(Saved data entries)
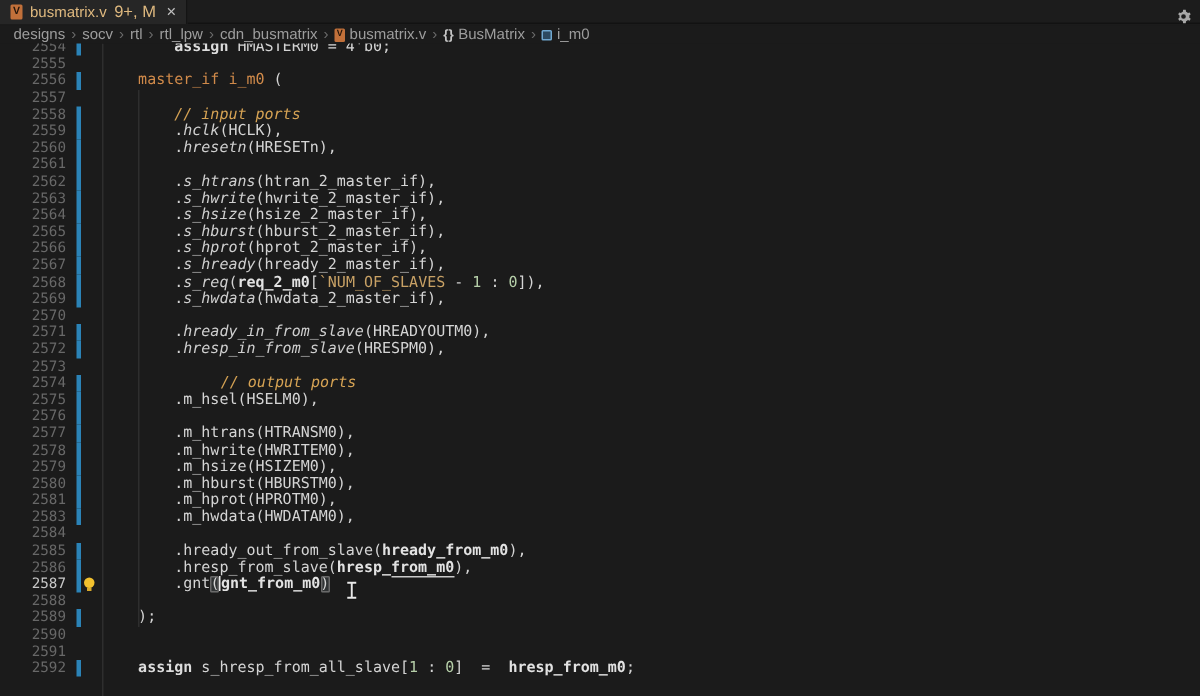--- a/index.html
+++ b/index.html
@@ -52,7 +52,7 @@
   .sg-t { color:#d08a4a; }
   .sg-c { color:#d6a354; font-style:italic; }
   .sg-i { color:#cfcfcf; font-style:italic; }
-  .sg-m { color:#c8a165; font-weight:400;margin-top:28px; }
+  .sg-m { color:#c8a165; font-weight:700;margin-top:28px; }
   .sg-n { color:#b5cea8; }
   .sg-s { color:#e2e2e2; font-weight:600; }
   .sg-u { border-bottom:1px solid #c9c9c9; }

● Try it:
Pictures are not part of the copy. Return every record exactly.

● Expected output:
--- a/index.html
+++ b/index.html
@@ -52,7 +52,7 @@
   .sg-t { color:#d08a4a; }
   .sg-c { color:#d6a354; font-style:italic; }
   .sg-i { color:#cfcfcf; font-style:italic; }
-  .sg-m { color:#c8a165; font-weight:400;margin-top:28px; }
+  .sg-m { color:#c8a165; font-weight:700;margin-top:28px; }
   .sg-n { color:#b5cea8; }
   .sg-s { color:#e2e2e2; font-weight:600; }
   .sg-u { border-bottom:1px solid #c9c9c9; }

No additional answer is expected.